[[ Supplied material, beginning ]]

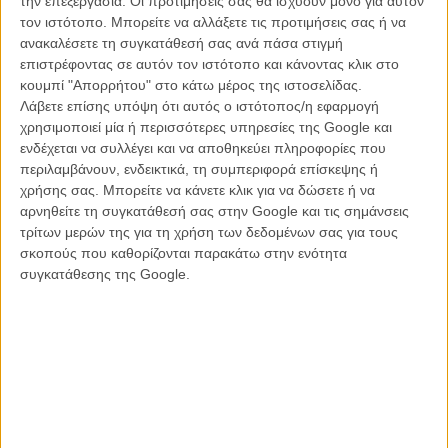
την επεξεργασία. Οι προτιμήσεις σας θα ισχύουν μόνο για αυτόν
τον ιστότοπο. Μπορείτε να αλλάξετε τις προτιμήσεις σας ή να
Βασισμένο στο πρώτο από τα τέσσερα βιβλία της Λόρεν Κέιτ που
ανακαλέσετε τη συγκατάθεσή σας ανά πάσα στιγμή
ανήκουν στην ίδια σειρά, το «Fallen» από τα πρώτα του λεπτά
επιστρέφοντας σε αυτόν τον ιστότοπο και κάνοντας κλικ στο
κιόλας, αντιγράφει τόσο απροκάλυπτα την σειρά «Twilight» όπου,
κουμπί "Απορρήτου" στο κάτω μέρος της ιστοσελίδας.
θέλοντας να κλέψει λίγη από την λάμψη του, δεν το ενδιαφέρει καν
Λάβετε επίσης υπόψη ότι αυτός ο ιστότοπος/η εφαρμογή
να το κρύψει. Στην προκειμένη περίπτωση οι βρικόλακες και οι
χρησιμοποιεί μία ή περισσότερες υπηρεσίες της Google και
λυκάνθρωποι αντικαθιστούντε με αγγέλους, το ρομάντζο δείχνει
ενδέχεται να συλλέγει και να αποθηκεύει πληροφορίες που
παντελώς αδιάφορο, ενώ η ιστορία περί έκπτωτων αγγέλων και
περιλαμβάνουν, ενδεικτικά, τη συμπεριφορά επίσκεψης ή
αγάπης για θνητούς μοιάζει λες και είναι παρμένο από κάποιο fan
χρήσης σας. Μπορείτε να κάνετε κλικ για να δώσετε ή να
fiction το οποίο, μετά την δέκατη φορά που την ακούς, κάνει το
αρνηθείτε τη συγκατάθεσή σας στην Google και τις σημάνσεις
«Twilight» να φαντάζει οσκαρικό μπροστά του.
τρίτων μερών της για τη χρήση των δεδομένων σας για τους
σκοπούς που καθορίζονται παρακάτω στην ενότητα
Η ταινία διαθέτει τα πάντα, ώστε να κάνει όσους λατρεύουν τέτοιου
συγκατάθεσης της Google.
είδους ταινίες, να τρέξουν να την δουν. Από την πανέμορφη, αλλά
γεμάτη προβλήματα, πέτρα του σκανδάλου Λους, και τους δυο
γοητευτικούς αγγέλους, ο ένας ξανθός και μυστηριώδης ο άλλος
μελαχρινός και «κακό παιδί» (γιατί πάντα πρέπει να υπάρχει και
ένας άγριος/ατίθασος σε μια τέτοια ιστορία), το σχολείο μέσα σε ένα
γοτθικό πύργο με το όνομα Ξίφος και Σταυρός (το λες και το
Χόγκουαρτς του φτωχού), την περίεργη αλλά αξιολάτρευτη φίλη και
τις γκοθ μαθήτριες που θέλουν να στερήσουν στην ηρωίδα μας την
ευκαιρία στην ευτυχία.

[[ Supplied material, end ]]

#### [Exercise description]
In your answer, include only the lines above starting at the line that holds "επιστρέφοντας σε αυτόν" and ending at the line that holds "να το κρύψει.", copied exactly.

#### [Task output]
επιστρέφοντας σε αυτόν τον ιστότοπο και κάνοντας κλικ στο
κιόλας, αντιγράφει τόσο απροκάλυπτα την σειρά «Twilight» όπου,
κουμπί "Απορρήτου" στο κάτω μέρος της ιστοσελίδας.
θέλοντας να κλέψει λίγη από την λάμψη του, δεν το ενδιαφέρει καν
Λάβετε επίσης υπόψη ότι αυτός ο ιστότοπος/η εφαρμογή
να το κρύψει. Στην προκειμένη περίπτωση οι βρικόλακες και οι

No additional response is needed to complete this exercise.